TASK BRIEF: Reproduce the listing below word for word, omitting the pictures.

────────────────────────────────────────

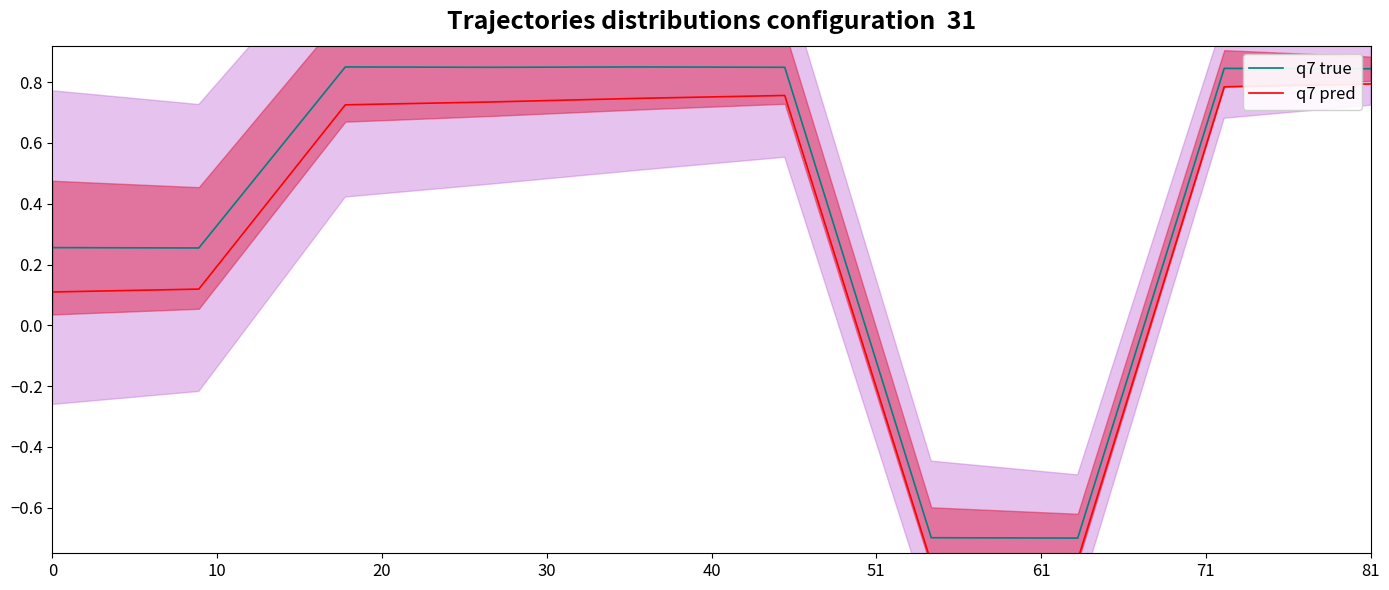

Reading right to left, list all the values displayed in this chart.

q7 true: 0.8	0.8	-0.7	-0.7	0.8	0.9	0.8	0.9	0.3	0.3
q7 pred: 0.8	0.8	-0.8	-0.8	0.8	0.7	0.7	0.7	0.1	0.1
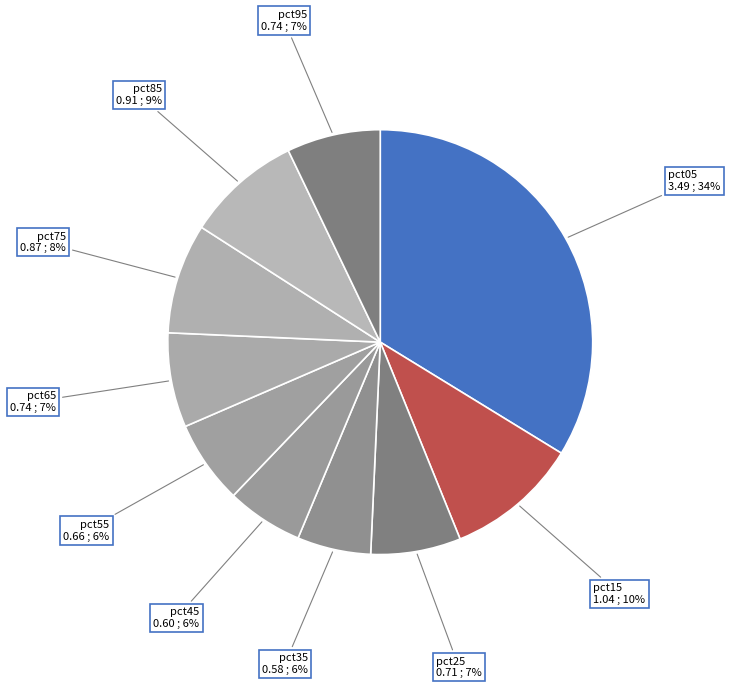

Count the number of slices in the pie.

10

────────────────────────────────────────

TASK RESULT:
Reading right to left, list all the values displayed in this chart.

q7 true: 0.8	0.8	-0.7	-0.7	0.8	0.9	0.8	0.9	0.3	0.3
q7 pred: 0.8	0.8	-0.8	-0.8	0.8	0.7	0.7	0.7	0.1	0.1

Count the number of slices in the pie.

10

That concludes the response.